- Task -
If a line in the listing below contains "viene", return that line.
•••
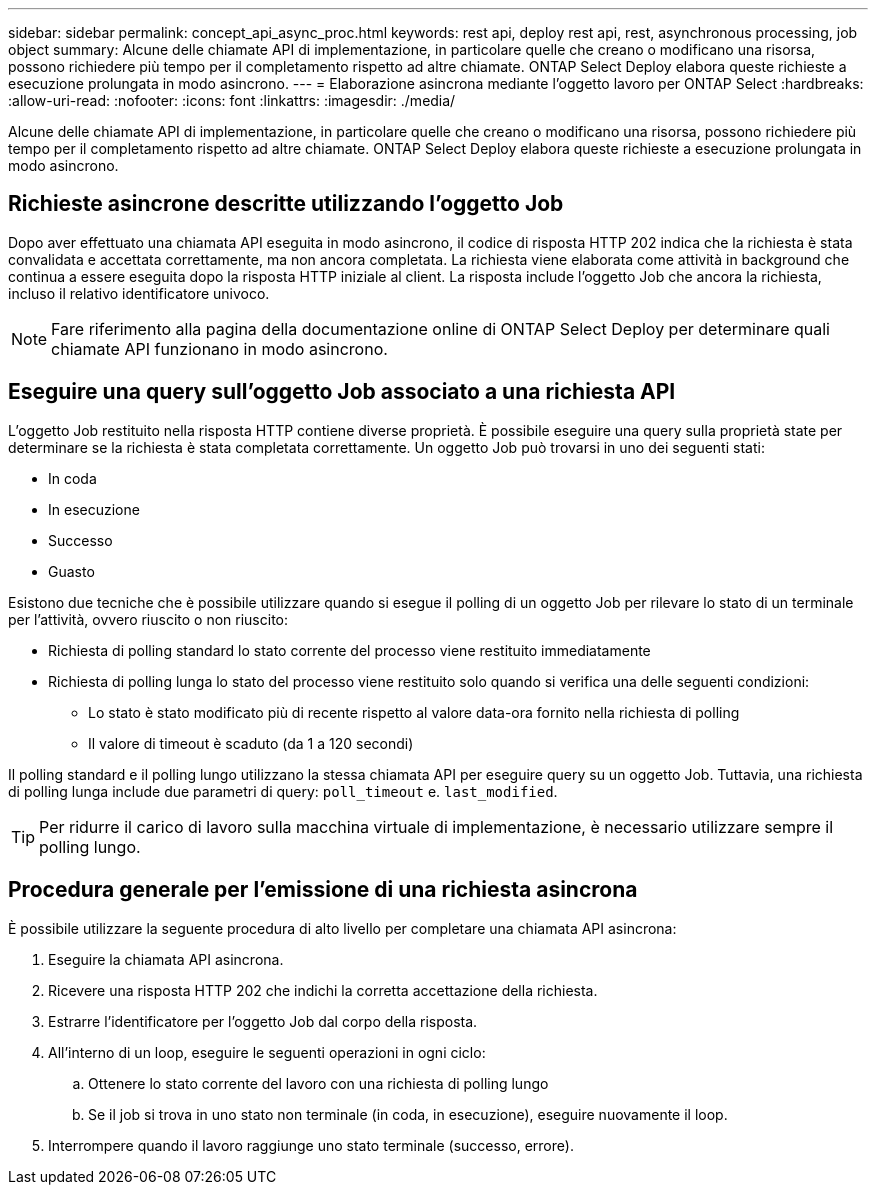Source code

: ---
sidebar: sidebar 
permalink: concept_api_async_proc.html 
keywords: rest api, deploy rest api, rest, asynchronous processing, job object 
summary: Alcune delle chiamate API di implementazione, in particolare quelle che creano o modificano una risorsa, possono richiedere più tempo per il completamento rispetto ad altre chiamate. ONTAP Select Deploy elabora queste richieste a esecuzione prolungata in modo asincrono. 
---
= Elaborazione asincrona mediante l'oggetto lavoro per ONTAP Select
:hardbreaks:
:allow-uri-read: 
:nofooter: 
:icons: font
:linkattrs: 
:imagesdir: ./media/


[role="lead"]
Alcune delle chiamate API di implementazione, in particolare quelle che creano o modificano una risorsa, possono richiedere più tempo per il completamento rispetto ad altre chiamate. ONTAP Select Deploy elabora queste richieste a esecuzione prolungata in modo asincrono.



== Richieste asincrone descritte utilizzando l'oggetto Job

Dopo aver effettuato una chiamata API eseguita in modo asincrono, il codice di risposta HTTP 202 indica che la richiesta è stata convalidata e accettata correttamente, ma non ancora completata. La richiesta viene elaborata come attività in background che continua a essere eseguita dopo la risposta HTTP iniziale al client. La risposta include l'oggetto Job che ancora la richiesta, incluso il relativo identificatore univoco.


NOTE: Fare riferimento alla pagina della documentazione online di ONTAP Select Deploy per determinare quali chiamate API funzionano in modo asincrono.



== Eseguire una query sull'oggetto Job associato a una richiesta API

L'oggetto Job restituito nella risposta HTTP contiene diverse proprietà. È possibile eseguire una query sulla proprietà state per determinare se la richiesta è stata completata correttamente. Un oggetto Job può trovarsi in uno dei seguenti stati:

* In coda
* In esecuzione
* Successo
* Guasto


Esistono due tecniche che è possibile utilizzare quando si esegue il polling di un oggetto Job per rilevare lo stato di un terminale per l'attività, ovvero riuscito o non riuscito:

* Richiesta di polling standard lo stato corrente del processo viene restituito immediatamente
* Richiesta di polling lunga lo stato del processo viene restituito solo quando si verifica una delle seguenti condizioni:
+
** Lo stato è stato modificato più di recente rispetto al valore data-ora fornito nella richiesta di polling
** Il valore di timeout è scaduto (da 1 a 120 secondi)




Il polling standard e il polling lungo utilizzano la stessa chiamata API per eseguire query su un oggetto Job. Tuttavia, una richiesta di polling lunga include due parametri di query: `poll_timeout` e. `last_modified`.


TIP: Per ridurre il carico di lavoro sulla macchina virtuale di implementazione, è necessario utilizzare sempre il polling lungo.



== Procedura generale per l'emissione di una richiesta asincrona

È possibile utilizzare la seguente procedura di alto livello per completare una chiamata API asincrona:

. Eseguire la chiamata API asincrona.
. Ricevere una risposta HTTP 202 che indichi la corretta accettazione della richiesta.
. Estrarre l'identificatore per l'oggetto Job dal corpo della risposta.
. All'interno di un loop, eseguire le seguenti operazioni in ogni ciclo:
+
.. Ottenere lo stato corrente del lavoro con una richiesta di polling lungo
.. Se il job si trova in uno stato non terminale (in coda, in esecuzione), eseguire nuovamente il loop.


. Interrompere quando il lavoro raggiunge uno stato terminale (successo, errore).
•••
- Written reply -
Dopo aver effettuato una chiamata API eseguita in modo asincrono, il codice di risposta HTTP 202 indica che la richiesta è stata convalidata e accettata correttamente, ma non ancora completata. La richiesta viene elaborata come attività in background che continua a essere eseguita dopo la risposta HTTP iniziale al client. La risposta include l'oggetto Job che ancora la richiesta, incluso il relativo identificatore univoco.
* Richiesta di polling standard lo stato corrente del processo viene restituito immediatamente
* Richiesta di polling lunga lo stato del processo viene restituito solo quando si verifica una delle seguenti condizioni:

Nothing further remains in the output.